Haverá, ainda, um Corregedor Nacional do Ministério Público, escolhido por votação dentre os
membros do conselho, sendo vedada a sua recondução. Sua função mais específica encontra-se
diretamente relacionada aos membros e serviços auxiliares, não especificamente à atividade da
instituição do Ministério Público.

Dentre as atribuições previstas para este novo órgão, está a fiscalização da atuação do
Ministério Público, inclusive podendo expedir atos regulamentares, isto é, legislando
atipicamente. Esta fiscalização compreende, inclusive a revisão de atos já praticados, podendo,
até mesmo desconstituí-los. Se por um lado o texto da Carta Magna busca fortalecer a
autonomia do Ministério Público, por outro, com esta norma, retira-a. A força desse dispositivo
não se encontra na intimidação do membro do MP de cometer atos ilícitos, ou mesmo que não
correspondam aos princípios do caput do artigo 37 da CF, mas sim inibi-los de muitas vezes
tomar atitudes absolutamente legais, porém contrários à política, ou a interesses escusos.

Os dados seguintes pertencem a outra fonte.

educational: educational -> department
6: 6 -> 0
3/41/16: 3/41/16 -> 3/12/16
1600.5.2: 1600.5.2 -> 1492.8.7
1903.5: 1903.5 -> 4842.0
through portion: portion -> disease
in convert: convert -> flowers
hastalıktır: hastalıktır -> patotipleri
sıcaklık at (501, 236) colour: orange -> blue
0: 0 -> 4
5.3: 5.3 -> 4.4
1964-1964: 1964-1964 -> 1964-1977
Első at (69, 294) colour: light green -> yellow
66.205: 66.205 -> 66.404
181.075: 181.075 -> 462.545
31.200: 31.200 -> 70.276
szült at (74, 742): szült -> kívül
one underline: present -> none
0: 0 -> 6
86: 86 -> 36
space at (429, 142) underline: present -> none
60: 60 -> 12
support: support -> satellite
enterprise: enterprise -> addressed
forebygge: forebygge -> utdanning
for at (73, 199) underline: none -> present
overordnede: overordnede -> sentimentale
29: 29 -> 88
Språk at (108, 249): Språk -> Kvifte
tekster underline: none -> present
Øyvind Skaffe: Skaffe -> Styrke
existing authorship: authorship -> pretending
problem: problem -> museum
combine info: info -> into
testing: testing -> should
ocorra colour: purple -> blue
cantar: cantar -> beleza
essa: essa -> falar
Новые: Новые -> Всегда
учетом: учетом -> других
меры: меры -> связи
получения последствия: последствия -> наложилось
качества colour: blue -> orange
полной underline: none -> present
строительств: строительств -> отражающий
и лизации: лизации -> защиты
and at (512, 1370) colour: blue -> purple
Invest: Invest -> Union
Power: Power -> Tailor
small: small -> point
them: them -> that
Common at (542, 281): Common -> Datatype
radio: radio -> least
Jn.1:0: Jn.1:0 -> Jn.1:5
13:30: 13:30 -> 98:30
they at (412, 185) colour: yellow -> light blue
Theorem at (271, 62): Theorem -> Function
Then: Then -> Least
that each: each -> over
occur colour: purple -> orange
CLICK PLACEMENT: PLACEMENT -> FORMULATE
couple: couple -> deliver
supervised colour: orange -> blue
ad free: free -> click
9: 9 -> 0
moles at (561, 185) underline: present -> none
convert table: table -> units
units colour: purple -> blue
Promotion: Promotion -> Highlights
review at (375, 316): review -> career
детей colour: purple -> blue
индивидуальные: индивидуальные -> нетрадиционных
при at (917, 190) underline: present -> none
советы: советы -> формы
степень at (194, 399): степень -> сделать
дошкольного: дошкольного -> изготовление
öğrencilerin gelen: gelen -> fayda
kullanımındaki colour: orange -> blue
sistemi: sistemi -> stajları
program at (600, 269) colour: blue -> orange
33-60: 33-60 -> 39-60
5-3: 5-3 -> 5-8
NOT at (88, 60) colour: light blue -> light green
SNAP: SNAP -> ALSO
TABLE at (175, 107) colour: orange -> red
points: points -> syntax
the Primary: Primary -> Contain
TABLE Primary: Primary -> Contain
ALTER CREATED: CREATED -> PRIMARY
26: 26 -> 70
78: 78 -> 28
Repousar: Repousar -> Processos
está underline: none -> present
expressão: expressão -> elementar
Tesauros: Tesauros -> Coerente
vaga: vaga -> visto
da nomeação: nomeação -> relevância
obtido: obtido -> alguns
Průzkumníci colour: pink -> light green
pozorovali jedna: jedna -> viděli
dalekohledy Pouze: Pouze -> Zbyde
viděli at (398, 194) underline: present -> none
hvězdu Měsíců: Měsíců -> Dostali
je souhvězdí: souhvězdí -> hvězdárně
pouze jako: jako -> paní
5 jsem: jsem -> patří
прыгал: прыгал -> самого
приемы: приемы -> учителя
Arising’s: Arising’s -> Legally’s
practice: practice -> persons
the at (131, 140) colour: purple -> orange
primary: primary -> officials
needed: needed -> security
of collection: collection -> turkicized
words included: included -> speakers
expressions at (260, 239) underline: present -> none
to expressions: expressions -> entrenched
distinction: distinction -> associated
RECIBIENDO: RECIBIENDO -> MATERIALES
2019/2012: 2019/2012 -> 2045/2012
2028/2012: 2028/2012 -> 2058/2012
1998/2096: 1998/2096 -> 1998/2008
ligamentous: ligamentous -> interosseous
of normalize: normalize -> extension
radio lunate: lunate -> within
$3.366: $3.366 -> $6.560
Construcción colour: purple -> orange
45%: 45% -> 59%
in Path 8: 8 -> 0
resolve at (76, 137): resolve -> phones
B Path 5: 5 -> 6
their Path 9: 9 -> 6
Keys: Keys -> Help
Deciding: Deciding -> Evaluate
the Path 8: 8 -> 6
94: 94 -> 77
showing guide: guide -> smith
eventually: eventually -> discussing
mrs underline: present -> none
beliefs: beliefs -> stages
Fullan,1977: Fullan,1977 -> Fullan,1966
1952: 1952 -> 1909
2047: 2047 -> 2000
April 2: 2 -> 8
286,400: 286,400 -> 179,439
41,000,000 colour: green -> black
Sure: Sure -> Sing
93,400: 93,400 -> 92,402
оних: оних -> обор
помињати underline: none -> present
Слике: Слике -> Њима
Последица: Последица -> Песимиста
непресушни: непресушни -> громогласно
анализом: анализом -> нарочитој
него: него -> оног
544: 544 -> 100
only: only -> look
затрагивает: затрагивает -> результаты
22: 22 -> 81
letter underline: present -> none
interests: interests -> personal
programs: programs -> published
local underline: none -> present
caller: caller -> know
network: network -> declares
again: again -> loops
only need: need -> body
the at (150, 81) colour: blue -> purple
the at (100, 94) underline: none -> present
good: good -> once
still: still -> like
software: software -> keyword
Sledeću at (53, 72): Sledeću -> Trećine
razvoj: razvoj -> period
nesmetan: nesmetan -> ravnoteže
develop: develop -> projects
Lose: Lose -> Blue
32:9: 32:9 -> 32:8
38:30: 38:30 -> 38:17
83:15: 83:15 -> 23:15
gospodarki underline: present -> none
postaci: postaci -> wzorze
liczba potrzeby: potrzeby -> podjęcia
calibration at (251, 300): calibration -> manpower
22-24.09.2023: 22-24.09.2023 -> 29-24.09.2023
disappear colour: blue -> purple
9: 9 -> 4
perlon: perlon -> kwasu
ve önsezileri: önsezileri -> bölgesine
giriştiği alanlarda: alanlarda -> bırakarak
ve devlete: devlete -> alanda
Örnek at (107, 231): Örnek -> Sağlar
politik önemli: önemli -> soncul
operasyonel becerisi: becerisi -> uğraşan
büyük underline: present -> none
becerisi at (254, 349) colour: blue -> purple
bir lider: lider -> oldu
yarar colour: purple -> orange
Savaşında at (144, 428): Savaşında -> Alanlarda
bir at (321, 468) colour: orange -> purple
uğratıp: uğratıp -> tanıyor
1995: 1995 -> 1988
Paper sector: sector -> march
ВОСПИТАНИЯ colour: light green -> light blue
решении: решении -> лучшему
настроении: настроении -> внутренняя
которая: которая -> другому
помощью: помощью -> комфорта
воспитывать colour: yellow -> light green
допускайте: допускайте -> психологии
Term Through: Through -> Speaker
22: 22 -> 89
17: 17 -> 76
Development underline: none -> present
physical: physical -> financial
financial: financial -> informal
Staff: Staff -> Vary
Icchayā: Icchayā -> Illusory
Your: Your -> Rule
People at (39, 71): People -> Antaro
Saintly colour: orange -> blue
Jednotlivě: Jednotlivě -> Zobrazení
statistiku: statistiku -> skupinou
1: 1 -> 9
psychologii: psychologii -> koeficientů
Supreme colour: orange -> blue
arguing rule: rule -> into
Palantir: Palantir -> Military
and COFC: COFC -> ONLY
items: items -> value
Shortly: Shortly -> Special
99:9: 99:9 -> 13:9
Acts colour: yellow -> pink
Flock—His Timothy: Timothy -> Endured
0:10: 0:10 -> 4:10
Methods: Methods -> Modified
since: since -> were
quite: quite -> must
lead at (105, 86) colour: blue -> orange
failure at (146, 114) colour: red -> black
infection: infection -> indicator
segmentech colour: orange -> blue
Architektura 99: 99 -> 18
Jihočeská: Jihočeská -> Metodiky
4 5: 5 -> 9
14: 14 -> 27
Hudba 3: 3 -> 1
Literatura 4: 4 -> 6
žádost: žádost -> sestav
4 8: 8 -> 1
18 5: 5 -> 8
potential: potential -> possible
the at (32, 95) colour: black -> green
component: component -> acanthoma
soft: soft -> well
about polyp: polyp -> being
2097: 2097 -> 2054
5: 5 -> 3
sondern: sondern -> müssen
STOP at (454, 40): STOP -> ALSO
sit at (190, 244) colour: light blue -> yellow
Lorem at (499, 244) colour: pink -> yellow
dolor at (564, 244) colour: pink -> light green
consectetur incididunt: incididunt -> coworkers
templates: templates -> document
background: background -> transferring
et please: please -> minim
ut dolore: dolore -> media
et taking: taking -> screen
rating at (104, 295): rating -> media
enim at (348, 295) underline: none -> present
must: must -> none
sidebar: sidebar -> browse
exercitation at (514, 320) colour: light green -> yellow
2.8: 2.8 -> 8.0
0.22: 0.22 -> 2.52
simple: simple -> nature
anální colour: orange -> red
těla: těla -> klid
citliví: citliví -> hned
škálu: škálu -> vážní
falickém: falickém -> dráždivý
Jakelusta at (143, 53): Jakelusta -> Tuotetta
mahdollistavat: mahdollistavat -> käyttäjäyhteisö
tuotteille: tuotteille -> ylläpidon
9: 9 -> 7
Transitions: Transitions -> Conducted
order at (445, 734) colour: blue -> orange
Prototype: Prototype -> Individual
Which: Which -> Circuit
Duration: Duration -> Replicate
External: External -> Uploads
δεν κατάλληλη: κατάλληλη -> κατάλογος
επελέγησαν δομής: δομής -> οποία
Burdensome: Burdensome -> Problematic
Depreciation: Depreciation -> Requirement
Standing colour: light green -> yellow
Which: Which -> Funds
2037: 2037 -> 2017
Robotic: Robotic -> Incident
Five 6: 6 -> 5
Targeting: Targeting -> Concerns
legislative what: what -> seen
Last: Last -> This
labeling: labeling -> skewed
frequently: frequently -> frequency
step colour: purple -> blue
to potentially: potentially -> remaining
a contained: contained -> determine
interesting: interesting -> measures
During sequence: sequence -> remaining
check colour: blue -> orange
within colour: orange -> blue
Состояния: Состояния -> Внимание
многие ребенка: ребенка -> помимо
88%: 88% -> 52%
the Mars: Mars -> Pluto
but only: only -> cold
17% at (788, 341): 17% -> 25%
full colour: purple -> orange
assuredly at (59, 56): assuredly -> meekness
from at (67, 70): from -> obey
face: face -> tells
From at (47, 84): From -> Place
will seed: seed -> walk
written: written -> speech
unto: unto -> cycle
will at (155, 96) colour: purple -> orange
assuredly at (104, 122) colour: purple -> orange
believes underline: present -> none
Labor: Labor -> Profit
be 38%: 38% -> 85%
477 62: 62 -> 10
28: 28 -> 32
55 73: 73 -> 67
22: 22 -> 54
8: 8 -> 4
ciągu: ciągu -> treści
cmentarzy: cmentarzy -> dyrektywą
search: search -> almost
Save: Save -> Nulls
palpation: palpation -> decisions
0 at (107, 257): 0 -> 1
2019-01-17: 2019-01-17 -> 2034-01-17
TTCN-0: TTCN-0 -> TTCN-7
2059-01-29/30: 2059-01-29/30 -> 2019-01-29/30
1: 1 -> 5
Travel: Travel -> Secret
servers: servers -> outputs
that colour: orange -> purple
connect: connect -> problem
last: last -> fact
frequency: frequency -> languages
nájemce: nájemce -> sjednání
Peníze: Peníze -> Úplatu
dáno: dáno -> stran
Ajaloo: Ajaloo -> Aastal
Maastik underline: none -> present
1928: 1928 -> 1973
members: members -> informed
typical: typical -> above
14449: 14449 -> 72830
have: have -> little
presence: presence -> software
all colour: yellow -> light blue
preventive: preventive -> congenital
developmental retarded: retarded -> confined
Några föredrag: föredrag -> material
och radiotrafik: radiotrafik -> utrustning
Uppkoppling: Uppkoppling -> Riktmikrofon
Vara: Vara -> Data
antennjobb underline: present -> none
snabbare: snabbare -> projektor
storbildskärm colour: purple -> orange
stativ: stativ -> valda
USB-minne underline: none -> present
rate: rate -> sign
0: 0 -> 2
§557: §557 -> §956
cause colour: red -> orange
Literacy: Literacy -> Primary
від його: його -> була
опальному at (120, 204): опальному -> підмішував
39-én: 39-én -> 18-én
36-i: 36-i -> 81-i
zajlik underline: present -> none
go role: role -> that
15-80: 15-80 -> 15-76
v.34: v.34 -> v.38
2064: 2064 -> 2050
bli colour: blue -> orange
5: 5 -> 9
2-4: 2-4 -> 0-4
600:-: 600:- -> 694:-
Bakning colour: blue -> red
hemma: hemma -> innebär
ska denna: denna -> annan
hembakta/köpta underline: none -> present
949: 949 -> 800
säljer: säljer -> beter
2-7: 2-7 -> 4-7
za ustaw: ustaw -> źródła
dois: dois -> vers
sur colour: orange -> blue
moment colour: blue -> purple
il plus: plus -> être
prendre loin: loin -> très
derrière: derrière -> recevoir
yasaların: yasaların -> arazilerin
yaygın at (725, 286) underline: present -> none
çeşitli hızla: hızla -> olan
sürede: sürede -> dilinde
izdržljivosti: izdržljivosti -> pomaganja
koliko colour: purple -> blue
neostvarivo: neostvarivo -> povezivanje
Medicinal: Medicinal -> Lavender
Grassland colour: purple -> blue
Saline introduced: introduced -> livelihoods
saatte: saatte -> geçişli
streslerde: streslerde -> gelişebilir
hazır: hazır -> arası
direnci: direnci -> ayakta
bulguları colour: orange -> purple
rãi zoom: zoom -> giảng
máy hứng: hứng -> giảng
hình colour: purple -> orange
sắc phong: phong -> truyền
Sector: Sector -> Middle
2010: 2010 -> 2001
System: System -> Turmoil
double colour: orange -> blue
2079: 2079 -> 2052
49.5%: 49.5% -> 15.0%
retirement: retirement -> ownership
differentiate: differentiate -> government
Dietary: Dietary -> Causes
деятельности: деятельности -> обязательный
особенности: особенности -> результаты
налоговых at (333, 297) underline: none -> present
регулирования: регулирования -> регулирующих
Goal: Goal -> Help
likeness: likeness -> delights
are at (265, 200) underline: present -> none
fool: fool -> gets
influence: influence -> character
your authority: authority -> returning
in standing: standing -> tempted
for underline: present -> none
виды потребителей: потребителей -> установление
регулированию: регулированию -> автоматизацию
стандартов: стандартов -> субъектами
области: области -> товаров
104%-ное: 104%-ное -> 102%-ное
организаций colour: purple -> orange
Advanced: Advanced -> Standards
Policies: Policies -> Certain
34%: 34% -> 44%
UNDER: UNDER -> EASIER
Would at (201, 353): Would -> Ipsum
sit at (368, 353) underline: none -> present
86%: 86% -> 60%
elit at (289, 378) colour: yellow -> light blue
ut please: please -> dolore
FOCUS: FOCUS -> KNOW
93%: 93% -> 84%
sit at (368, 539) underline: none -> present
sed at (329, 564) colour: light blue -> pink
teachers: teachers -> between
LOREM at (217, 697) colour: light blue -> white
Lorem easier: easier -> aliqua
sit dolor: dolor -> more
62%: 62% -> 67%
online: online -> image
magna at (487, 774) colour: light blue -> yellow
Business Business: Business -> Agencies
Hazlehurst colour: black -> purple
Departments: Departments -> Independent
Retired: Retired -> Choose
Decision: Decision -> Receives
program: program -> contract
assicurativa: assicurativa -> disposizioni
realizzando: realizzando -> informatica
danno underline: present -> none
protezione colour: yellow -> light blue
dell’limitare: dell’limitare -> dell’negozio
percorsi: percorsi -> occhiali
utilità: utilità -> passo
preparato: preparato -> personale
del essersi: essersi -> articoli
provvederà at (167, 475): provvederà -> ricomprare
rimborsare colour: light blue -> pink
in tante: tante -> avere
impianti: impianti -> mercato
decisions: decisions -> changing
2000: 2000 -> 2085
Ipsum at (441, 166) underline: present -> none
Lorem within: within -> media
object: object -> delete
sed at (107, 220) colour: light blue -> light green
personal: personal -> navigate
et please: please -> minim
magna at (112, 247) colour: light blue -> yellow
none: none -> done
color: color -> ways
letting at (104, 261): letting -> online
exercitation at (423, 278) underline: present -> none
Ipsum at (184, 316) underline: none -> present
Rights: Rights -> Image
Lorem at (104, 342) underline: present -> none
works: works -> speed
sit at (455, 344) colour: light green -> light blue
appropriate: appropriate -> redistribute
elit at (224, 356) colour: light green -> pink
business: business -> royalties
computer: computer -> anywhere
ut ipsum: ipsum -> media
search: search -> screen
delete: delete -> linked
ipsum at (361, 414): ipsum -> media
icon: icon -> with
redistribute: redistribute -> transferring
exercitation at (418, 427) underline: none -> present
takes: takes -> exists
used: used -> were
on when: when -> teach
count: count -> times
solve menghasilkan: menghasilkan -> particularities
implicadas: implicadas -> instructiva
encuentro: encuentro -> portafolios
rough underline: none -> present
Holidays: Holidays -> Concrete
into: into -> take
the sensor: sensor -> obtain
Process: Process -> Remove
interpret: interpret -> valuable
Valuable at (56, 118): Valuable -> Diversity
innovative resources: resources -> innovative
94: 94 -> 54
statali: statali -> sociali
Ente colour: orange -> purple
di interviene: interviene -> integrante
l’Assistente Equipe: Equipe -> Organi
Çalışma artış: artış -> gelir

Processos disciplinares passarão a “correr” no Conselho, que funcionará também como instância
revisora dos processos decididos dentro do respectivo Ministério Público. Esta norma tiras a
credibilidade das decisões tomadas na instituição e coloca o Conselho como órgão muito
superior, acima do “bem e do mal”, como se os conselheiros fossem verdadeiros inquisidores da
Idade Média.

Como se não bastasse o controle exercido perante a própria instituição, como forma de evitar
um possível corporativismo dentro da mesma, o Conselho será dotado de poderes perante os
serviços auxiliares, isto é, perante os servidores que já encontram-se subordinados à
corregedoria da instituição para a qual trabalham, e também ao Estado ou à própria União,
quando servidores federais.

Dentre as sanções que podem ser aplicadas tanto aos membros do MP quanto aos seus
servidores encontram-se a remoção, disponibilidade, aposentadoria proporcional e outras
sanções disciplinares, como a repreensão, a suspensão e até demissão.

Podemos concluir, então, que este novo Conselho que se reveste da aparência de “guardião da
legalidade”, mais parece um opressor das próprias funções do Ministério Público, acenando aos
seus membros com a remoção e a disponibilidade àqueles que não cumprirem suas
determinações. O plano que o Ministério Público buscava de alcançar o patamar de Quarto
Poder encontra-se tolhido em sua autonomia, pois sujeito à supervisão constante.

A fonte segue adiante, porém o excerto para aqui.